Evidence to support B&Y model (2)
Young et al. (1986c). Participants took longer to make a politician/popstar semantic categorization when presented with the person’s name, in comparison to when they were presented with a face. The model says that face recognition (via FRUs) is faster, while name recognition relies on later stages (PINs and semantic processing), explaining the delay.
What is a piece of evidence against the Bruce and Young model (1986)
Calder and Young (2005) say expression and identity are more integrated than the model suggests. Ganel et al (2005) found neural imaging evidence showing the FFA processes both simultaneously
What could the FRU held in memory be?
An ‘Average’ Face for each person we know.
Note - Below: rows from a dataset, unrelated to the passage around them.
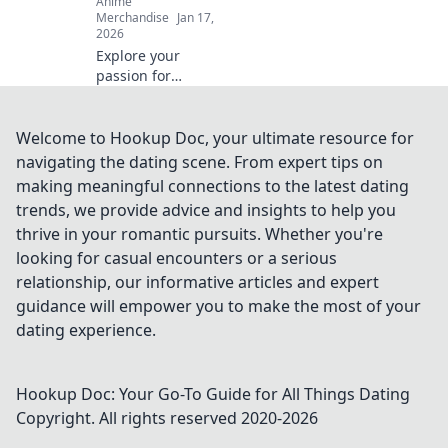
Anime
Merchandise
Jan 17,
2026
Explore your
passion for
cosplay with
vibrant anime
creature apparel!
Welcome to Hookup Doc, your ultimate resource for
Unleash your
navigating the dating scene. From expert tips on
creativity and
making meaningful connections to the latest dating
stand out in style.
trends, we provide advice and insights to help you
Dive in now!
thrive in your romantic pursuits. Whether you're
looking for casual encounters or a serious
relationship, our informative articles and expert
guidance will empower you to make the most of your
dating experience.
Hookup Doc: Your Go-To Guide for All Things Dating
Copyright. All rights reserved 2020-
2026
FRU – A Face Average? Study 1
Burton et al. (2005). Lots of photos of Harrison Ford throughout his career merged together photos to create an average face. Name shown then face average or normal photo shown. Then yes/no if match. Faster responses when averages were used. Evidence that our FRU representation could be face averages (faster response time = closer match to the FRU representation).
FRU – A Face Average? Study 2
Koca and Oriet (2023) found that averaging faces’ within-person variability over time leads to face familiarisation. People become familiar with faces by averaging different views of the face.
FRU’s: A Face Average? Machine studies (1)
Jenkins & Burton (2008). Website that when you upload a photo, it shows your celebrity look-alike. When uploading a photo of a celebrity (standard image), it matched to the same celebrity 54% of the time. Then when uploading a face average, it matched the same celebrity 100% of the time.